__Instructions to follow__: A verbatim repetition of the data below is requested, without images.

__Entries shown__:
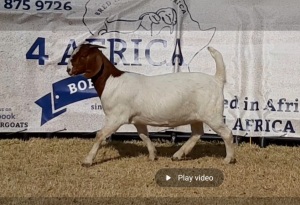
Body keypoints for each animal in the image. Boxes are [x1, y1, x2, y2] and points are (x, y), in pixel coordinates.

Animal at [67, 42, 236, 167]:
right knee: (197, 133)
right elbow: (144, 135)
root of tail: (217, 79)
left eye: (82, 56)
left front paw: (87, 161)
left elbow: (100, 135)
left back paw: (228, 159)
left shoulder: (116, 117)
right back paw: (178, 155)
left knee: (226, 133)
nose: (68, 69)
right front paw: (153, 155)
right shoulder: (138, 119)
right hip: (196, 116)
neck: (111, 81)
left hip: (212, 114)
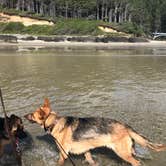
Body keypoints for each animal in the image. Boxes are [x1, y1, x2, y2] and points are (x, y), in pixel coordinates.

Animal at [24, 98, 166, 166]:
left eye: (32, 114)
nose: (24, 115)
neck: (55, 122)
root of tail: (126, 126)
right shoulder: (86, 150)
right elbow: (91, 160)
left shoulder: (63, 154)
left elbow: (59, 163)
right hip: (127, 153)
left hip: (123, 153)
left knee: (136, 163)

__Answer box__:
Body keypoints for each animal in the image. Boxes are [x1, y1, x2, y2] and points are (x, y), in pixel coordinates.

Animal at [67, 42, 236, 167]:
right knee: (197, 133)
right elbow: (144, 135)
root of tail: (217, 79)
left eye: (82, 56)
left front paw: (87, 161)
left elbow: (100, 135)
left back paw: (228, 159)
left shoulder: (116, 117)
right back paw: (178, 155)
left knee: (226, 133)
nose: (68, 69)
right front paw: (153, 155)
right shoulder: (138, 119)
right hip: (196, 116)
neck: (111, 81)
left hip: (212, 114)
Body keypoints for each animal in the image. Boxes are [x1, y1, x2, y2] and points are (x, y), in pixel coordinates.

Animal at [24, 98, 166, 166]:
left eye: (32, 114)
nose: (24, 115)
neck: (55, 122)
root of tail: (126, 126)
right shoulder: (86, 150)
right elbow: (91, 160)
left shoulder: (63, 154)
left elbow: (59, 163)
right hip: (127, 153)
left hip: (123, 153)
left knee: (136, 163)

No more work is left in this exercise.